Сказки о животных позволяют заглянуть не столько в душу народа, сколько в тайное отношение деревенского жителя к порядку вещей, навязанному государственными и церковными властями. Запретный карнавальный смех звучит в «Лисе-исповеднице». Здесь шутовская игра христианскими обрядами служит пародией на церковь. Лиса заманивает петуха в ловушку приглашением на исповедь (не облеченная никаким саном, в чем отражается отчасти недоверие духовенству). На что петух соблазняет мучительницу теплым местечком в церковной иерархии (как мирянин и хозяин пятидесяти жен, над чем смех снисходительно-добродушный!). В результате он отстаивает свое право не приносить курёнка в жертву голодному и коварному злу, сам спасается. И это можно читать как победу христианства над язычеством, что не отменяет саркастических уколов в адрес церковников. Впрочем, жертвы в сказках еще приносились. Есть невеселая сказка «Волк», в которой старик всю домашнюю животину скармливает волку, чтобы оставить себе старушку.
А вот другая сказка, абсолютно магическая. В «Лисе-лекарке» представлен один из вариантов сюжета о растении, дорастающем до неба. Вот только побывавший в «раю» старик роняет свою старуху, и та разбивается насмерть. Но весь ужас в том, что лиса, взявшаяся за оживление… доедает труп. Вторая часть довольно грубо «пристегнута», но вместе сказка получается о гибельности всего, что связано с иным миром – обманный «рай», лиса-лекарка, баня, где она готовит из старухи саламату, фактически поминальный кисель.

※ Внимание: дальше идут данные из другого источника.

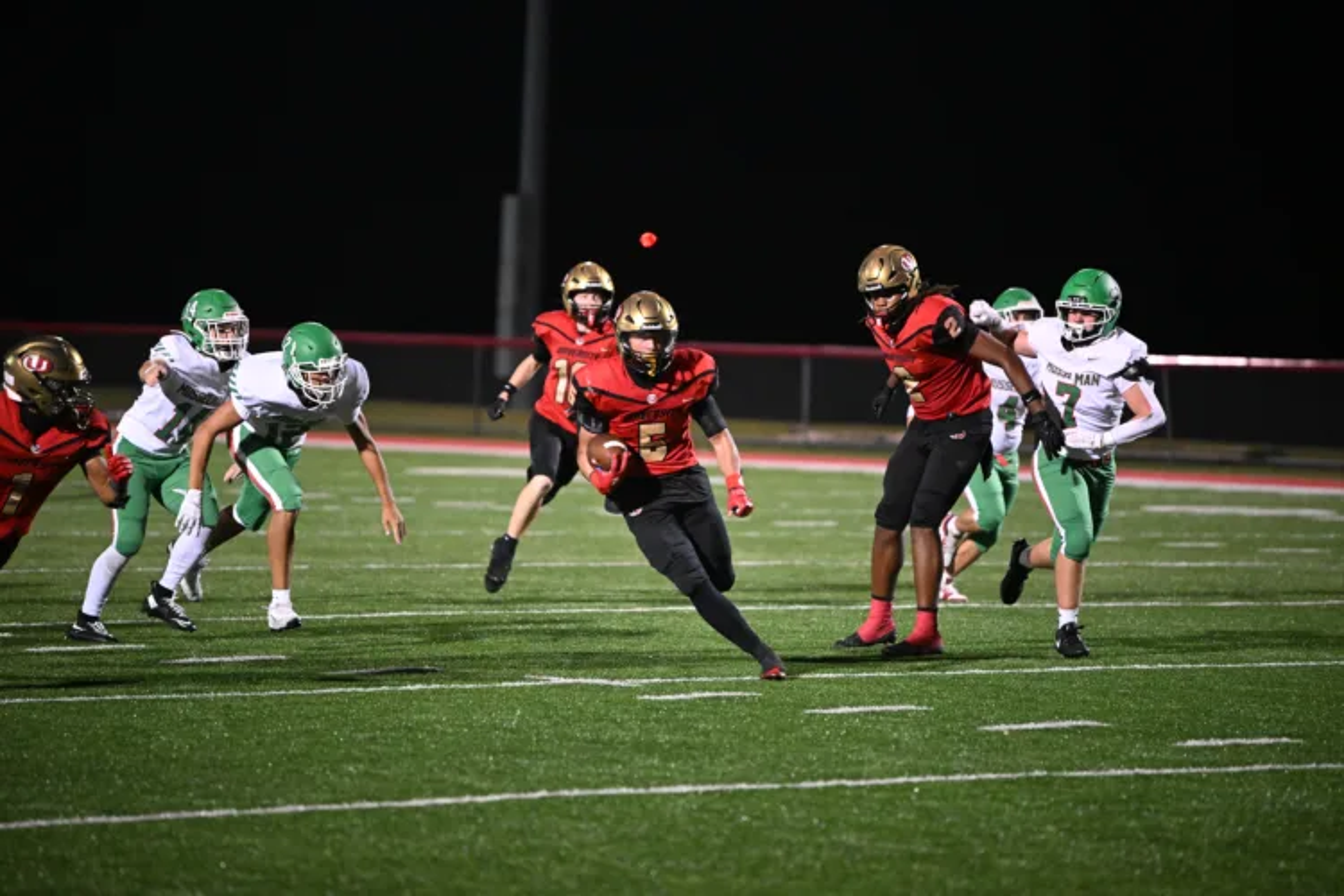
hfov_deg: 10.3
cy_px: 448
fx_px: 7466
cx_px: 672
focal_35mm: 200
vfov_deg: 6.9
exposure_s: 1/1000
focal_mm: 200
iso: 10000
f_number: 2.8
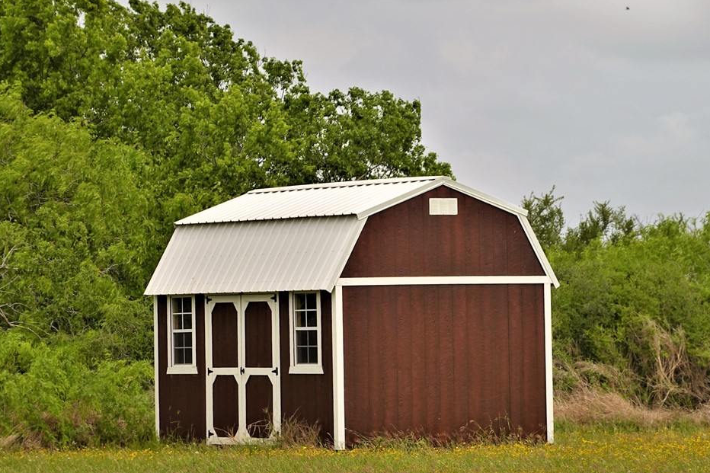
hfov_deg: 8.8
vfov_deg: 5.9
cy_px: 236
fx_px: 4594
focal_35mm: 233
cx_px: 337
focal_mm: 72
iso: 100
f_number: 4.5
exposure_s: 1/1000
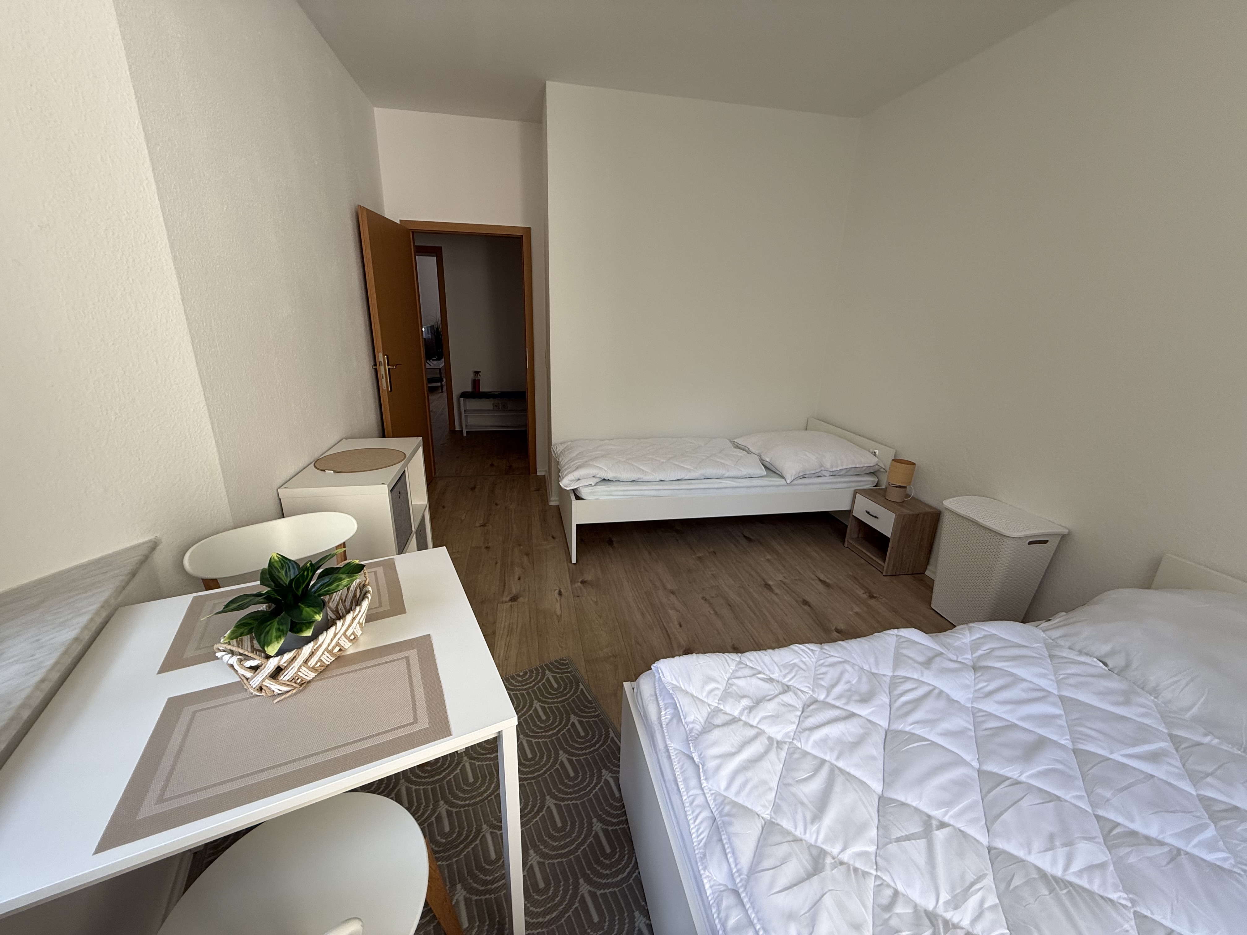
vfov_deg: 85.7
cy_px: 468
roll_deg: -1.0
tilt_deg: -17.7
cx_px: 624
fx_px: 504
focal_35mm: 14
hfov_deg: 102.1
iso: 80
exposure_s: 1/99
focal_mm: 2.22
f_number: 2.2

Еще один вариант «пристегнутых» сюжетов находится в сказке «Мужик, медведь и лиса». Начинается всё как хорошо известная история о «вершках и корешках», а заканчивается гибелью лисы от собственной глупости (там, где она высовывает собакам «ненужный» хвост). Оказывается, русский мужик в общении с потусторонними силами мог и не соблюдать уговор – лиса помогла ему справиться с медведем, но когда запросила плату, тот затравил ее собаками. В более поздних вариантах мифологическая животная сила будет называться уже «по-христиански» - чертями да бесами. И очень по-христиански ее тоже обмануть.
Не церемонился крестьянин с «неразумными братьями меньшими» в их новом статусе – есть сказка и о том, как мужик слепню в зад соломину забил. Но и природа порой готова мстить. Сюжет «Собаки и дятла» тоже хорошо известен. Только в этом варианте злые хозяева, прогнавшие старого пса из дома, убивают собственного ребенка по неосторожности.
Жаль, детям не рассказывают, какой настоящий финал у курочки с непростым яичком. Разбившись, оно делает такой переполох, что и внучка удавилась, и дьяк колокола церковные побил, а поп книги изорвал. Вот такой жестокий смех над горем по пустякам. Очень приятно узнать, что в русской традиции тоже есть своя «Золушка». Но только в сказке «Золотой башмачок» злодеи ездят не на бал, а в церковь к обедне. Там видит царевич нелюбимую дочь и влюбляется в нее.
Сказочное наследие, собранное Афанасьевым, даже на примере этого краткого сборника отражает целые века смены политических и культурных настроений, появление новых реалий и типажей, видны отличия в языковом темпераменте жителей разных областей Российской империи. В народе не особо верили в чудеса (не путать с христианскими), симпатизировали плутовству, а жестокость и кара изуверской смертью, которые современные мастера ужасов выдают как ноу-хау, были обыденностью. Во многих случаях счастливый финал смазывается присказками, в которых рассказчику достается на орехи. А вот тут уже древние суеверия, отгоняющие беду от слишком радужных фантазий.